I Wrote My Erotic Novels Under a Pen Name. Here's Why I'm Claiming Them Now (Exclusive)

I Wrote My Erotic Novels Under a Pen Name. Here's Why I'm Claiming Them Now (Exclusive)
Source: People.com

Jamie Brenner is the USA Today-bestselling author of The Forever Summer, Blush, and other popular beach reads. Brenner grew up on blockbuster novels by Judith Krantz and Jackie Collins, the gothic horror of Anne Rice, and Nelson DeMille's political thrillers. She dreams of one day writing a book that combines aspects of all three. After many years in New York City, she now lives in Bucks County, Pennsylvania. To learn more, visit JamieBrenner.com.

When someone tells me, 'I've read all of your books,' I'm deeply grateful -- but it also makes me wonder: did they really? Because there's a part of my writing life I've kept hidden.

Long before my beach reads found their audience, I wrote a trilogy of erotic novels so explicit, I didn't publish them under my own name. At the time, 2011, it felt like the safest choice: I was just starting out. And I wasn't sure the literary world (or even my friends and colleagues) would take me seriously if I wrote openly about women and sex.

I'm not sure I believe that anymore.

I was afraid if I used my own name I'd hold back on the page. And I knew the purpose of these books was to show women being unapologetically sexual, something women of my generation were not encouraged to be. Growing up in the 1980s, I was told that if I had sex before marriage, my future husband would not respect me. (As if I'd ever marry a man who thought like this.) And I saw that my favorite female novelists, Jackie Collins and Judith Krantz, wrote explicit sex scenes only to have their bestselling books labeled as "trash" by mainstream media. Adventurous, pre-marital sex was a line that respectable women -- and novelists -- crossed at their own peril.

Still, I couldn't imagine writing a book without writing about sex. To me, sex was central to life and love. The way someone behaves in bed reveals as much about them as anything else -- their habits, their tastes, their fears. It's as telling as whether they drink coffee or tea, prefer comedy or horror, love to cook or avoid the kitchen altogether. Of course, at the time, I could barely imagine writing a book at all. It had always been a dream, but I wasn’t sure I had anything to say.

Then, a friend took me to see my first burlesque show. It was just supposed to be just a fun night out but I couldn’t stop thinking about it. I never imagined that women taking off their clothes could have so much power. These women weren’t being objectified, they were controlling the audience with wit, audacity and joy. Did they have the decorum I’d been raised to exhibit? No. They had something more valuable: fearlessness.

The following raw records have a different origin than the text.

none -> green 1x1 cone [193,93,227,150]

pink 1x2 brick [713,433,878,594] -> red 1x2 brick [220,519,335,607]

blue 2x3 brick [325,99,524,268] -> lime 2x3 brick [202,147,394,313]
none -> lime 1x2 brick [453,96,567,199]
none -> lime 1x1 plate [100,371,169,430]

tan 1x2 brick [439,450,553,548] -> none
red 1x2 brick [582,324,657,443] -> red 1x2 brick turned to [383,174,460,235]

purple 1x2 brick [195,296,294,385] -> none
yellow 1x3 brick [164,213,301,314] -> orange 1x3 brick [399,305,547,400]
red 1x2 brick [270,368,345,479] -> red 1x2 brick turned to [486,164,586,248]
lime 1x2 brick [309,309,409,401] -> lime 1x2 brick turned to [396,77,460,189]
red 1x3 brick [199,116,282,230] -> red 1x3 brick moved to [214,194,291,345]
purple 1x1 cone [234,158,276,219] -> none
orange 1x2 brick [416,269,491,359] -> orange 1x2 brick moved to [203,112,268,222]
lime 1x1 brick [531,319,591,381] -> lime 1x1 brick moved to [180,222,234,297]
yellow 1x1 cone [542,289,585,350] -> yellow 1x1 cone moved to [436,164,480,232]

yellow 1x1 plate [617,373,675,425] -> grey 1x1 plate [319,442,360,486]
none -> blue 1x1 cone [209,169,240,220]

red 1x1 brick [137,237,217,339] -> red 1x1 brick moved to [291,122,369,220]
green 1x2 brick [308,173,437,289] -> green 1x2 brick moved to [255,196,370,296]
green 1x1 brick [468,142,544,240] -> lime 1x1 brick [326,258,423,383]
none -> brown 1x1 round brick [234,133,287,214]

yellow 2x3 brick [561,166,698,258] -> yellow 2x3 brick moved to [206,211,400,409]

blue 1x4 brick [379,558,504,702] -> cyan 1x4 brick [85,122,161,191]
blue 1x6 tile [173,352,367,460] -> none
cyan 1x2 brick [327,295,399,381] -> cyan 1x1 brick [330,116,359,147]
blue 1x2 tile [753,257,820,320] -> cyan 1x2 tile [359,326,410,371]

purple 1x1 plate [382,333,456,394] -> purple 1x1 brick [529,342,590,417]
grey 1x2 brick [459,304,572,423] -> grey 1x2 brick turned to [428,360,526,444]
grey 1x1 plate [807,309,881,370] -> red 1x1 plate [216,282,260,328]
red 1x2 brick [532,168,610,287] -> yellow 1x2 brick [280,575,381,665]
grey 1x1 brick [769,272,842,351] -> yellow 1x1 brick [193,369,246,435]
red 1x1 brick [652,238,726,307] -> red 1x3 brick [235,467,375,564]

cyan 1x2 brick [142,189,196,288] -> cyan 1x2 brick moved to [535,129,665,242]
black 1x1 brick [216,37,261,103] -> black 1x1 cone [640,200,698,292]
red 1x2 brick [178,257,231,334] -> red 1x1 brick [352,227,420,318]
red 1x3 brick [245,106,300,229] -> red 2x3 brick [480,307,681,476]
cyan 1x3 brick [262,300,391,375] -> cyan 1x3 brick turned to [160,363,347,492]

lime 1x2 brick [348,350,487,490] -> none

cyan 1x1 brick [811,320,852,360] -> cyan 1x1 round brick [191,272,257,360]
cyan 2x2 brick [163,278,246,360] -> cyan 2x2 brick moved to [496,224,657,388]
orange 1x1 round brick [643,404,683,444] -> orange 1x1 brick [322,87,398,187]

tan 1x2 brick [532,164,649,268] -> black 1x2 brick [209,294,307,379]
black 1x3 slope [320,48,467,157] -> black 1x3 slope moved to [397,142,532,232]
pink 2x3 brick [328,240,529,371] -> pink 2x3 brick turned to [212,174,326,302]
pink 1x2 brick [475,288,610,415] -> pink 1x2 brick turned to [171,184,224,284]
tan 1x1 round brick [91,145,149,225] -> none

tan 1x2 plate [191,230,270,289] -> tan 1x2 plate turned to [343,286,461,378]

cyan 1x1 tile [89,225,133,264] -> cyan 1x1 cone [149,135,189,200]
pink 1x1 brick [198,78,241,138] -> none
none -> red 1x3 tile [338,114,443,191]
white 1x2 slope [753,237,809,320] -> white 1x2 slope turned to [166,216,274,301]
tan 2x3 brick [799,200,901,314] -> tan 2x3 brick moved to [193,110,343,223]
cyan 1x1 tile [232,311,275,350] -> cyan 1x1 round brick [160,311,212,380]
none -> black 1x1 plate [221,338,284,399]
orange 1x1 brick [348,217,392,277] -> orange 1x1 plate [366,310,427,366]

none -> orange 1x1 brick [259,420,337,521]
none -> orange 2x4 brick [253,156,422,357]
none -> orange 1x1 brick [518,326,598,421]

I knew what my first book would be about: women taking charge of their lives, in the bedroom and out. I set it in the world of burlesque and built it around an ordinary woman in her twenties, pursuing a law career because it was expected of her. My heroine was a “good” girl, always playing by the rules -- until her longtime boyfriend pushes her past her limits. He opens the door to burlesque, and she never looks back. In doing so, she transforms her life and her understanding of love. My heroine owned her body and her choices.

I was proud of the book but never wavered in my decision to use a pen name: I had two young daughters and didn’t want to embarrass them. So I chose a name that was a combination of my favorite soap character, Brooke Logan, and the writers who created her, the Belle family. I became Logan Belle. My daughters knew about the Blue Angel trilogy, and about my pen name. I told them they could read them when they were “older.”

Not long after Blue Angel came out, an earthquake called Fifty Shades of Grey shook up the literary world. Suddenly, erotic romance was making headlines. The genre was officially on the map. That was the good news. The bad news, at least for me, was that the preferred route to sexual self-discovery was at the hands of a controlling, dominant man. This was less interesting to me creatively, so I started writing commercial women’s fiction under my real name. Every summer, I went on book tour promoting my work. But I never spoke about Blue Angel. In book publishing, the conventional wisdom said to pick a lane and stay in it. As a good girl, I played by the rules.

And then something shifted. After 12 books, 15 years, countless conversations with book clubs, booksellers and readers across generations, I began to see that the lines we thought were so fixed weren't real at all. The silos created by the publishing industry, and maybe even by writers like me, were starting to dissolve. "Serious" readers were just as likely to be watching Bridgerton, and teenagers and soccer moms alike were singing along to Chappell Roan's "Pink Pony Club," an unabashed anthem about stripping. It wasn't that audiences had suddenly changed. It was that they'd always been more open than I'd allowed myself to believe.

Something else changed: My children became adults. One of my daughters asked about the books. She said she still wants to read them but wouldn't if it would upset me. I realized it was time to stop hiding those books in the back of the bookshelf -- for my daughters, but also for my readers.

Fifteen years after the debut of Blue Angel, I decided to republish my erotic romances under my own name. I no longer believe writers need to separate themselves by genre. Readers can handle it, and now I can too.

The books I once hid now feel like the most honest thing I've ever written.